Tucson City Council reduces the cost of parking tickets for metered spaces
Good news about parking downtown: The Tucson City Council took the first steps to reducing parking fines for when that darned meter runs out of time while your car is still in its spot.
The city's fines are absurdly steep. If you get ticketed at a metered spot, you owe $62.
Part of the reason that fines are so high: The state of Arizona takes a big piece of the action on the fees.
The city has found a way to reduce the fines, however, by eliminating a $20 "case processing fee." Since the state tacks on a $16.60 surcharge on the fee, getting rid of it means that parking tickets can be reduced significantly.
The new fee for a basic parking violation will drop from $62 to $40. Nuisance parking violations will drop from $85 to $60, safety parking violations will drop from $188 to $125 and people who park in handicapped spaces will see their fines drop from $562 to $400. (It should be noted that healthy individuals who park in handicapped spaces will still be going to hell when they die.)
The city was able to eliminate the case processing fee by turning over the responsibility of handling the tickets to ParkWise, the city's parking agency. But if you're late in paying the ticket, it gets turned over the courts and the fees start to stack up.
"If you don't pay right away and it becomes a court case, we still have a pretty high fine," said Councilman Paul Cunningham, who led the push for the lower fees.
Along with the good news comes some bad news: ParkWise wants to double the cost of parking meters, from $1 an hour to $2 an hour, and plans to start installing meters on Fourth Avenue.
Clearing the Record
State lawmaker proposes legislation to allow people who were convicted as minors to clear their criminal records
Beth Jacobs was forced into prostitution at age 16 and didn't get out of the life until she was 22.
The consequences continue to haunt her decades later.
After earning a degree in social work and working in the field for 15 years in Minnesota, Jacobs moved to Arizona and landed a job with the state as a sex-crimes investigator. But when state officials discovered her past convictions for prostitution, they fired her because she didn't disclose them when she applied for the job.
"I told them they were right, I didn't disclose because that happened to me 30 years ago," Jacob said. "I got the job in 2011 and I trafficked in the 1980s. The charges that got me fired were from 1980 to 1983. So even though 30 years went by and I've done a lot of good things, it didn't matter. The only thing they were worried about was that I had these charges, and because of those charges, I was terminated."
State Rep. Victoria Steele has a proposal that would make it easier for women who were forced into prostitution as minors to clear their records. Provided she wins reelection next week, she wants to introduce legislation that would allow people who have criminal records as minors to go before a judge and request that their convictions be vacated.

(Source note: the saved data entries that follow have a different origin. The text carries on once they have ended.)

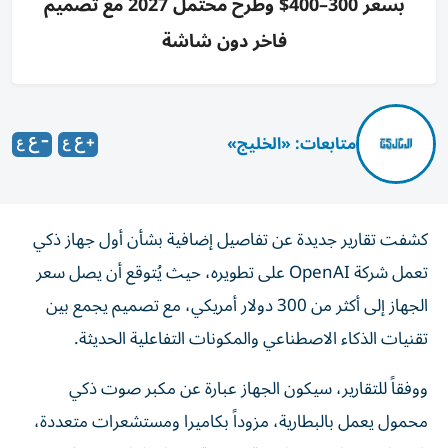
بسعر 300–400$ وطرح محتمل 2027 مع تصميم
فاخر دون شاشة
متابعات: «الخليج»
كشفت تقارير جديدة عن تفاصيل إضافية بشأن أول جهاز ذكي
تعمل شركة OpenAI على تطويره، حيث يُتوقع أن يصل سعر
الجهاز إلى أكثر من 300 دولار أمريكي، مع تصميم يجمع بين
تقنيات الذكاء الاصطناعي والمكونات التفاعلية الحديثة.
ووفقاً للتقارير، سيكون الجهاز عبارة عن مكبر صوت ذكي
محمول يعمل بالبطارية، مزوداً بكاميرا ومستشعرات متعددة،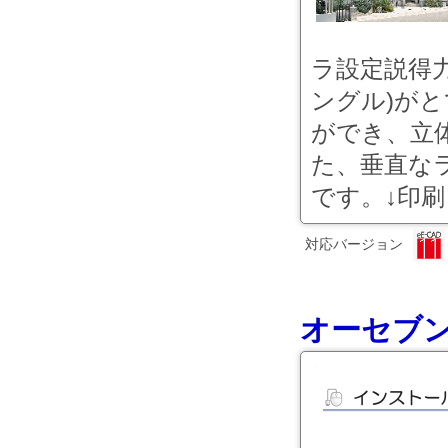
ラ設定説得
ングル)が
ができ、立
た、垂直な
です。↓印刷
対応バージョン
オーセブン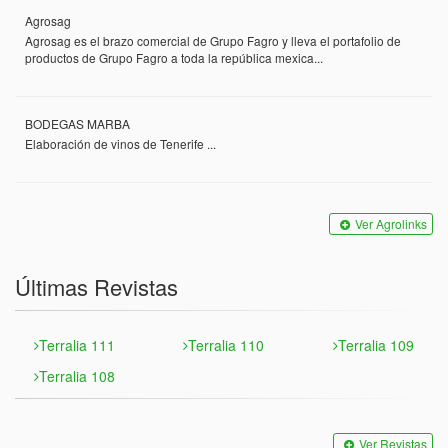
Agrosag
Agrosag es el brazo comercial de Grupo Fagro y lleva el portafolio de
productos de Grupo Fagro a toda la república mexica...
BODEGAS MARBA
Elaboración de vinos de Tenerife ...
Ver Agrolinks
Últimas Revistas
Terralia 111
Terralia 110
Terralia 109
Terralia 108
Ver Revistas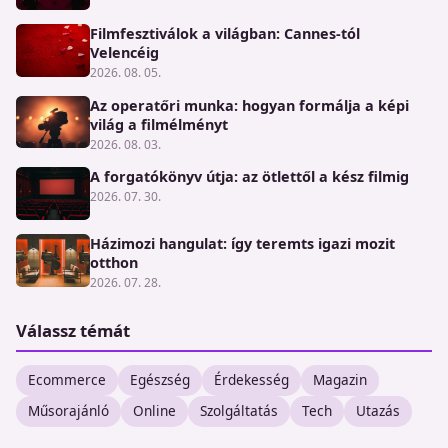
Filmfesztiválok a világban: Cannes-tól
Velencéig
2026. 08. 05.
Az operatőri munka: hogyan formálja a képi
világ a filmélményt
2026. 08. 03.
A forgatókönyv útja: az ötlettől a kész filmig
2026. 07. 30.
Házimozi hangulat: így teremts igazi mozit
otthon
2026. 07. 28.
Válassz témát
Ecommerce
Egészség
Érdekesség
Magazin
Műsorajánló
Online
Szolgáltatás
Tech
Utazás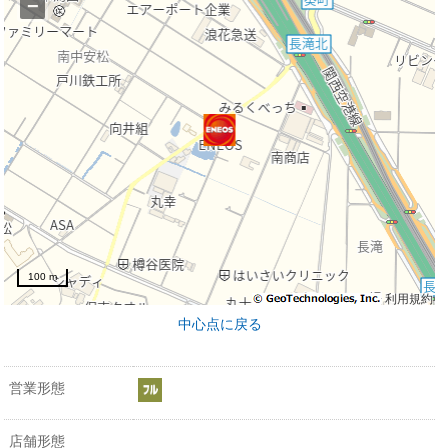
−
100 m
利用規約
中心点に戻る
営業形態
店舗形態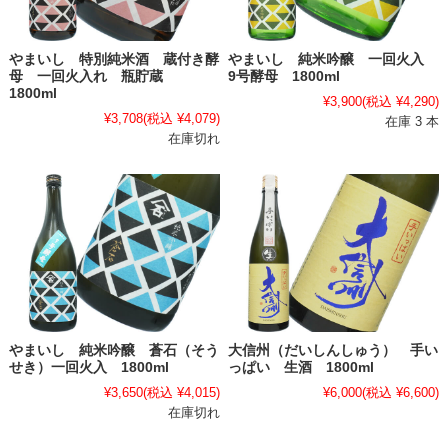
やまいし 特別純米酒 蔵付き酵
やまいし 純米吟醸 一回火入
母 一回火入れ 瓶貯蔵
9号酵母 1800ml
1800ml
¥3,900
(税込 ¥4,290)
¥3,708
(税込 ¥4,079)
在庫 3 本
在庫切れ
やまいし 純米吟醸 蒼石（そう
大信州（だいしんしゅう） 手い
せき）一回火入 1800ml
っぱい 生酒 1800ml
¥3,650
(税込 ¥4,015)
¥6,000
(税込 ¥6,600)
在庫切れ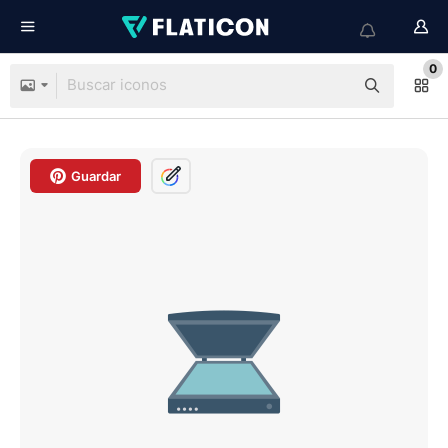
0
Guardar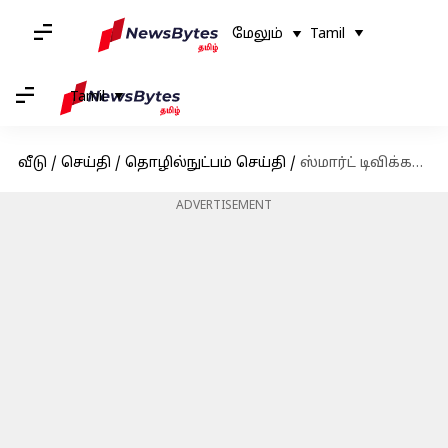
மேலும்
Tamil
Tamil
வீடு
/
செய்தி
/
தொழில்நுட்பம் செய்தி
/
ஸ்மார்ட் டிவிக்களுக்கான வீடியோ செயலி ஒன்றை அறிமுகப்படுத்தும் ட்விட்டர்
ADVERTISEMENT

"As a child, you might have been forced into prostitution or theft or drug-related crimes," Steele said. "These convictions that were put on you during your teenage years should not follow you for the rest of your life."
The legislation wouldn't help Jacobs; her convictions were in Minnesota, not Arizona, and they occurred after she turned 18, so she wasn't a minor. But she and Steele said the proposed legislation was a start to helping people who made mistakes when they were young.
"It's a life sentence," Jacobs said. "I don't think I should have to tell everybody for the rest of my life. I haven't gotten into any other trouble. I just hope we can change this law because it's not fair. We should be able to pick ourselves up and dust ourselves off."
A Second Chance
City moves to "Ban the Box" on job applications
The Tucson City Council moved forward last week on a plan to "Ban the Box" on job applications for city employees.
"Ban the Box" is a nationwide campaign to remove the requirement that convicted felons check a box on their initial job application. The idea: To allow people who have made mistakes in their lives to make it past the initial round when applying for a job.
Ward 5 Councilman Richard Fimbres—who has worked for the Pima County Sheriff's Department and is a former military policeman—brought the proposal forward because he believes people deserve a second chance.
Andy Silverman, a UA law professor who spoke out in support of "Ban the Box" at the council meeting, said that checking the box often means not getting a job.
"What I hear a lot from our clients is that once they mark 'yes' on a job application that they have a criminal conviction, the hiring process for them ends," Silverman said. "They don't get callbacks, they don't get interviews. ... We know from studies that employment reduces recidivism. I'm sure that all of you are interested in reducing recidivism in our community. 'Ban the box' is a win-win for everyone."
There are many details yet to be worked out. City staff is going to come back with a proposed policy that will include what positions in the city would require a more thorough background check, how the city would gauge a record of rehabilitation, and whether there would be an appeals process for people who did not get a job after failing a background check.
Councilman Paul Cunningham, a former juvenile probation officer, said that he supported the policy.
"I think everybody's life is a series of second chances," Cunningham said.